Work to complete
Copy the lines below word for word, starting at the line containing "íguez | Agencia UNO" and ending at the line containing "est ouverte !".

* * * * *

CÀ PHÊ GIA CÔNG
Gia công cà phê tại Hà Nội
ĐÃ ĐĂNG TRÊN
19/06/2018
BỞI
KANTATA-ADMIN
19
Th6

* * * * *

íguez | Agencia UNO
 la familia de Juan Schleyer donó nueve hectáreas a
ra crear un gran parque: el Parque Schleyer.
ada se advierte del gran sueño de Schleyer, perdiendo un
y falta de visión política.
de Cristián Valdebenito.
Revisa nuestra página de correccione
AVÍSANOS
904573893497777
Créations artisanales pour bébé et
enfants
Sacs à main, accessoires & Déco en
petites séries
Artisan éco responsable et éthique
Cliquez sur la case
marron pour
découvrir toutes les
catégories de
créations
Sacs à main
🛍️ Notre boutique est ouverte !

* * * * *

Answer box
íguez | Agencia UNO
 la familia de Juan Schleyer donó nueve hectáreas a
ra crear un gran parque: el Parque Schleyer.
ada se advierte del gran sueño de Schleyer, perdiendo un
y falta de visión política.
de Cristián Valdebenito.
Revisa nuestra página de correccione
AVÍSANOS
904573893497777
Créations artisanales pour bébé et
enfants
Sacs à main, accessoires & Déco en
petites séries
Artisan éco responsable et éthique
Cliquez sur la case
marron pour
découvrir toutes les
catégories de
créations
Sacs à main
🛍️ Notre boutique est ouverte !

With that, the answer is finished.